Time can be a blog’s best friend when it comes to gaining leads, but there are a few things you can do to accelerate lead-generation efforts.
Patience is a virtue, but it’s a particularly difficult one to mind when you’re trying to get your business off the ground.
Whether you are just starting out, are trying to turn things around, or are just looking to inject a little energy into things after some slow growth, your company has probably made an investment in your marketing efforts. Now comes the tough part, if you’re on the marketing team: The bosses are going to want to see results in the form of leads and sales.
Fair enough. Blogging is one of the best ways to boost your lead-generation efforts. The trouble is, however, that is normally takes some for those benefits to come to fruition.
I’m not going to say it’s a marathon…
But blogging is certainly not a sprint. Your posts need time to start drawing traffic — and then, from traffic comes leads. So the transitive property tells us that lead generation takes time. Here’s why.
As with many things, blog posts become more credible with age. That is to say, search engines value things that older content has had more time to accumulate, like social shares and referrals from other web pages. The more relevant a blog post proves itself to be to readers over time, the higher it will rank in search engine results.

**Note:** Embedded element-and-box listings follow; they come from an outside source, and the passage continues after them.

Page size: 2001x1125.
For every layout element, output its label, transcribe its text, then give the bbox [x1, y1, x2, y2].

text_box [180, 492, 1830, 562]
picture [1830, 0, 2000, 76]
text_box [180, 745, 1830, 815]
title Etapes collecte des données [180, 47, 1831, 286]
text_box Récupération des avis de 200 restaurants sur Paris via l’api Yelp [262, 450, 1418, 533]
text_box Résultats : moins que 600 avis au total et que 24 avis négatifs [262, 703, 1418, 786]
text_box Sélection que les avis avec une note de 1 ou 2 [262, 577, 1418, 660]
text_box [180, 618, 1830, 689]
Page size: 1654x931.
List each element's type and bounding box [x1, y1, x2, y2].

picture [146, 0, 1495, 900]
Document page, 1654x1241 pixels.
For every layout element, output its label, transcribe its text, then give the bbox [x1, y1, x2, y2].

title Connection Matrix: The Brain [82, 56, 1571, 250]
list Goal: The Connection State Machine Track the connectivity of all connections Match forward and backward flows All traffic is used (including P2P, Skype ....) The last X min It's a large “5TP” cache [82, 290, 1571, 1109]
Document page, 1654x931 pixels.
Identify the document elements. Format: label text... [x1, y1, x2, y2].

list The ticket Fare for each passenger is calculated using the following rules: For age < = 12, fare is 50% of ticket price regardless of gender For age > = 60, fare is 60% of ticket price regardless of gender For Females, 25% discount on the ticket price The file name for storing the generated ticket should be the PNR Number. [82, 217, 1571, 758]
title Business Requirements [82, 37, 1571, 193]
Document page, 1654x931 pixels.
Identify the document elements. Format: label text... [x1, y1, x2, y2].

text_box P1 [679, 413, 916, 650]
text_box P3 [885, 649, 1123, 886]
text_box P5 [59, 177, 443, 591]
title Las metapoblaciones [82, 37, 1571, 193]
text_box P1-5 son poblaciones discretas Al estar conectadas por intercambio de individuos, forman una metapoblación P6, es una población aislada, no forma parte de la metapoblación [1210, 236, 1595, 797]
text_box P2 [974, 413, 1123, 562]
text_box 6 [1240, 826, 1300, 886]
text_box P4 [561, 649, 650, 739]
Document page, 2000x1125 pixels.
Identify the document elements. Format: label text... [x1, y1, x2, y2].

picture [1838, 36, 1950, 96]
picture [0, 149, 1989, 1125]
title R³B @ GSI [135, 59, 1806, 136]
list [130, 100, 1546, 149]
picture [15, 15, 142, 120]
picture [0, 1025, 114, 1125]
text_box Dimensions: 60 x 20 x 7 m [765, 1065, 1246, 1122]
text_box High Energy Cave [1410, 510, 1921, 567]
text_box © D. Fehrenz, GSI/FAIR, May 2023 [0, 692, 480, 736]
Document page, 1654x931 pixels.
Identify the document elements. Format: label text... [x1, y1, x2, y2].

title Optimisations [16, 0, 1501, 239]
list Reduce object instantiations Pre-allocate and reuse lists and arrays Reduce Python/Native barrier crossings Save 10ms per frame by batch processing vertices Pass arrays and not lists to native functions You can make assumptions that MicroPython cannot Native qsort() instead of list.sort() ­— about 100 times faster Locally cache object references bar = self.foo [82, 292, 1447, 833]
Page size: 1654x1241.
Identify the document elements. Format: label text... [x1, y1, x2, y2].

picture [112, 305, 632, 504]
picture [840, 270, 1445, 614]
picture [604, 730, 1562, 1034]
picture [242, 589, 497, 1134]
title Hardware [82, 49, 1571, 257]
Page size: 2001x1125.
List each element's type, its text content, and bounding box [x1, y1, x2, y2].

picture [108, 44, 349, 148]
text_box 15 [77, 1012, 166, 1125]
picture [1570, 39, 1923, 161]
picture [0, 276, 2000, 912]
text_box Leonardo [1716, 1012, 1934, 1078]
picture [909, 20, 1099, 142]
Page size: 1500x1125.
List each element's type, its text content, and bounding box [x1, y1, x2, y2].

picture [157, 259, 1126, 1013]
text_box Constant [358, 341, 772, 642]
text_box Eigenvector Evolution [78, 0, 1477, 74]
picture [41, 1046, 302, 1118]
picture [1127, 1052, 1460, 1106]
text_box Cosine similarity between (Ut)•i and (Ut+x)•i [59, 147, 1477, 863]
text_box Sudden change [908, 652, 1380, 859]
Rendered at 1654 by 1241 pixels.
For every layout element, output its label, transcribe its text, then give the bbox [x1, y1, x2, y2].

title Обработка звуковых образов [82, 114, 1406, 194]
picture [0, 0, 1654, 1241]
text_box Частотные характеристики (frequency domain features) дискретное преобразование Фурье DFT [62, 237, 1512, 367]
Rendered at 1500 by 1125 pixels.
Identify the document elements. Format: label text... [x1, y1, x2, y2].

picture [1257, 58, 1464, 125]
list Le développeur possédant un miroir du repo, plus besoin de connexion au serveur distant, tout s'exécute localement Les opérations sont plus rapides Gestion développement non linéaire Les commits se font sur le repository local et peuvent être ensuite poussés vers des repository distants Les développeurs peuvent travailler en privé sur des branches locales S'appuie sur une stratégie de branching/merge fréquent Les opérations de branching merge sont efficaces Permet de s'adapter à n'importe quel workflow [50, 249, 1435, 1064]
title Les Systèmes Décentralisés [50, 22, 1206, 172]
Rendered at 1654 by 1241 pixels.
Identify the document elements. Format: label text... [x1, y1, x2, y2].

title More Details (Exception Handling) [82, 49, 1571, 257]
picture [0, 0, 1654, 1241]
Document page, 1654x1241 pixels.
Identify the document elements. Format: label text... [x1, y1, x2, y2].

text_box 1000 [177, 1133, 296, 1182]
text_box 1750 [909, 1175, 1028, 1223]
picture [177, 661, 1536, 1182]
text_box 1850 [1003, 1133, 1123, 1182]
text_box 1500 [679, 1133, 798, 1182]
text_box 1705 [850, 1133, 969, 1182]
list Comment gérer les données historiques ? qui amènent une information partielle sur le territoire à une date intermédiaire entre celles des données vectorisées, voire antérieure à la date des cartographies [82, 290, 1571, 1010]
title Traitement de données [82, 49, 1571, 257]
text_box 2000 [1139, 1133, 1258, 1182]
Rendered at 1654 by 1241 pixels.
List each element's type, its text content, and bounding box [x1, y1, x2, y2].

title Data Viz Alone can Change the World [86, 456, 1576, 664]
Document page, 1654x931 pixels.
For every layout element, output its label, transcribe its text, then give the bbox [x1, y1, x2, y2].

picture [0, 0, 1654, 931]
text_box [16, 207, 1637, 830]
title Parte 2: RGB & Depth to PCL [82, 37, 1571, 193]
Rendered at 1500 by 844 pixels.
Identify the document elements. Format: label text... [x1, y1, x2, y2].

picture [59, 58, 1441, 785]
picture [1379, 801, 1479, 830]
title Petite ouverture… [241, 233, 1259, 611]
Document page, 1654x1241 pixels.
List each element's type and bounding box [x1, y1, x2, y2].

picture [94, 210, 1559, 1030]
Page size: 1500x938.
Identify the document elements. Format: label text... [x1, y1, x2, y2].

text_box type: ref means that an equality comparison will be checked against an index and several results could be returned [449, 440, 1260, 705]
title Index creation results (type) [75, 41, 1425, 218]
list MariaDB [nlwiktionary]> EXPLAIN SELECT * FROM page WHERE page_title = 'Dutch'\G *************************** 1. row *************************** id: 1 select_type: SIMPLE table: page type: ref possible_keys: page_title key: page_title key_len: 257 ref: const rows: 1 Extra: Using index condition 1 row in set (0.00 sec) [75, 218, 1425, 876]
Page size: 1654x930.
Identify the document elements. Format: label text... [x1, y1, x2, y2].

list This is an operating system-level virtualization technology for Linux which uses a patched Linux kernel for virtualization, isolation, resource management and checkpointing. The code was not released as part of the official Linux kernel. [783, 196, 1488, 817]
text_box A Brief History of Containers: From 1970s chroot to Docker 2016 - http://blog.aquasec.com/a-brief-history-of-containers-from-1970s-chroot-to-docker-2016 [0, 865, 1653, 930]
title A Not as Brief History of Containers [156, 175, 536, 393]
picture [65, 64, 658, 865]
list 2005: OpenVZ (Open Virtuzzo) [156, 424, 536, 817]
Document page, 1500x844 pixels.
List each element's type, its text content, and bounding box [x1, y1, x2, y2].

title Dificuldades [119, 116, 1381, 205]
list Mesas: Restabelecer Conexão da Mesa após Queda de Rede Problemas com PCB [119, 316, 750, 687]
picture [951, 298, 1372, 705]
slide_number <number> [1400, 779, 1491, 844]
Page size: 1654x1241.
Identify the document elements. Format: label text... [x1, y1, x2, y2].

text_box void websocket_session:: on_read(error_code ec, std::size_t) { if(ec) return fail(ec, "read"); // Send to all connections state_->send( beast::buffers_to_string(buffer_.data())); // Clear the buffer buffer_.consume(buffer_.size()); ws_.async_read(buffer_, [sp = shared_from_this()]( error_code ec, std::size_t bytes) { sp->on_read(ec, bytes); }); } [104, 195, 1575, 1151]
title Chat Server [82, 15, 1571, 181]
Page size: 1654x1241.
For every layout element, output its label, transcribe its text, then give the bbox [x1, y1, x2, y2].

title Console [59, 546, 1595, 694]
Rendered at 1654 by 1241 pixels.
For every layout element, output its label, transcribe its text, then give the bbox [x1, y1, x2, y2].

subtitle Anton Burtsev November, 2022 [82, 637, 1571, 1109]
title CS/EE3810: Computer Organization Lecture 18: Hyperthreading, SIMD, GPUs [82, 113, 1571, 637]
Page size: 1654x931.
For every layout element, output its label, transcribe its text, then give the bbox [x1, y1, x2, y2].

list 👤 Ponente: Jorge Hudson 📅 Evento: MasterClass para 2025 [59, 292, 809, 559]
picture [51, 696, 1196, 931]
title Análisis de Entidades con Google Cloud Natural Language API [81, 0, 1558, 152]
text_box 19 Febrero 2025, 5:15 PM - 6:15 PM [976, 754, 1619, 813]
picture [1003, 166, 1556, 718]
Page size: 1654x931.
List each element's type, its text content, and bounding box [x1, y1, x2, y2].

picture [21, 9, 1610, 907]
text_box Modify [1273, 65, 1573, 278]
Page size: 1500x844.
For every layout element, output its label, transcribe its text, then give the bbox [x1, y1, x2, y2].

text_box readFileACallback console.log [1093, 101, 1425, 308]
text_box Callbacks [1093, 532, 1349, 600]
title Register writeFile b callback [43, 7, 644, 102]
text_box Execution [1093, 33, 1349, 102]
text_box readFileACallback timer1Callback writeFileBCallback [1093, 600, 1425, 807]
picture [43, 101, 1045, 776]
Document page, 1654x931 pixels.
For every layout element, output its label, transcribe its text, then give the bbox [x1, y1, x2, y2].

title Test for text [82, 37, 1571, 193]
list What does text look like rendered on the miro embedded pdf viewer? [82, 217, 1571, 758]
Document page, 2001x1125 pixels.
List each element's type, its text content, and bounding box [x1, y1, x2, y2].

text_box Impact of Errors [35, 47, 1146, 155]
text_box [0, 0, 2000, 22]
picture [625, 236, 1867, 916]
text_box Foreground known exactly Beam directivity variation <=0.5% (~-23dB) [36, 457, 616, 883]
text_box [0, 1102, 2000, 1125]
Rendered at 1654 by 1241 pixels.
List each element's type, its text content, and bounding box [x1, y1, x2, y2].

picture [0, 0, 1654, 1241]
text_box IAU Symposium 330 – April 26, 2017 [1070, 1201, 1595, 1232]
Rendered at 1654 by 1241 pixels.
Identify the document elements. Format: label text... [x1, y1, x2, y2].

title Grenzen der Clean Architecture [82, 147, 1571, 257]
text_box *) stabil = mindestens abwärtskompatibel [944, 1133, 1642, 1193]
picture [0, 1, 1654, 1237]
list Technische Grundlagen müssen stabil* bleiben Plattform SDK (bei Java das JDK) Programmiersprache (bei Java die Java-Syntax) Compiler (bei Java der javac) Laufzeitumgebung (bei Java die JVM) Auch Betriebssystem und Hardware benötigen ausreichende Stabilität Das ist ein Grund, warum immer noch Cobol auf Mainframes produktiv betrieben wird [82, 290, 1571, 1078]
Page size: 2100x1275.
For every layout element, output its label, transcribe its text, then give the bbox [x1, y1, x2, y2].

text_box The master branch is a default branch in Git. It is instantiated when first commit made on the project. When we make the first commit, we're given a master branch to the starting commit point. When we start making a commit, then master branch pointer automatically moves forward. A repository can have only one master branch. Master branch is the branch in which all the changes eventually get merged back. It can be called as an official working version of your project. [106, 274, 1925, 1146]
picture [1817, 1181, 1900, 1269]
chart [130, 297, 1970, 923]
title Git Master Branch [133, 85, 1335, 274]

On the other hand, new blogs without much content don’t have much to tell search engines. Search engines don’t trust them yet — and search engines’ algorithms are designed to avoid leading searchers down a stray path. So posts from new or young blogs are less likely to appear within the first page(s) of search results, which is key to sourcing organic traffic.
So what’s a marketer who is charged with generating leads to do?
Set realistic expectations
Be realistic about how quickly your blog will start generating leads when you first set your content strategy. Consider things like the length of your sales cycle. You can’t expect a reader to hasten down the sales funnel any faster than a normal prospect. And remember that the reader probably won’t catch your post on the first day it’s published. (More on that later.) So, if your sales cycle is 90 days, you might see a lead 90 days after you start publishing. But, in reality, it will probably take a little longer.
Instead of relying entirely on leads to define success, you should spend the first months focusing on the metrics that are precursors to lead generation. Increased web traffic and greater social reach and engagement, for example, are solid proof that the needle is moving in the early days of a new content marketing program. Set goals for these metrics, and communicate with leadership that they are all indicators that your content strategy is working, and that leads should follow in time.
But how can I get my blog to generate leads faster?
If you want to accelerate lead generation, it’s going to take a greater investment. But if you’re willing to commit more time and resources to speed things along, here are two things you can do.
1. Publish more frequently.
Search engines value posting frequency because it shows that your blog is a consistent source of content. The question is, how much can your organization publish without experiencing a decline in quality and relevancy? Those are other factors influencing search engine rankings, not to mention readership, leads, and conversions.
But “more frequently” doesn’t have to mean going from 0 to 60. Even publishing once more per week can make a dramatic impact. This story, for example, shows how publishing one more post per week helped a client’s web traffic increase by 23%, sales leads double, and a prospect convert to a customer — and that was just in just one month.
A HubSpot study showed a tipping point around 400 total blog posts — blogs with 401+ total posts generated twice as much traffic as those that had published 301-400 posts. And more specifically, B2B companies with 401+ total blog posts generated nearly 3X as many leads as those with 0-200 posts. The faster you can reach that 400 mark, the quicker your results.
2. Don’t neglect your old content
It’s important to keep in mind that the majority of your web traffic (aka potential leads) will first encounter your older content. Looking at Fronetics’ most-viewed posts last month, for example, 80% were published at least six months prior. In fact, 50% were more than a year old.
What does that mean? For one, you should keep tending to your already published content, particularly those posts that prove to be a consistent source of traffic. Update information; add links to new related posts or other relevant resources; and seek opportunities to insert or update calls-to-action to current offers and campaigns. Making sure those older, consistently popular posts continue to serve and engage your readers will increase your chances of conversion.
Secondly, it’s crucial that you look beyond how the posts you published recently performed. Something that doesn’t get a lot of views in the first week may be a huge traffic source and lead converter in a little time. Many content management systems, like HubSpot, can generate attribution reports, which tell you which web pages users most often visit before converting to a lead. Compare these pages with your high-traffic pages that don’t make the list to see how you can create more opportunities for lead conversion on the pages earning the most traffic.
Most importantly, if you invest the time and resources to run a blog, you owe it to yourself to see it through to success. Just because you don’t generate hundreds of leads in the first few months doesn’t mean you won’t eventually. It’s just going to take some time.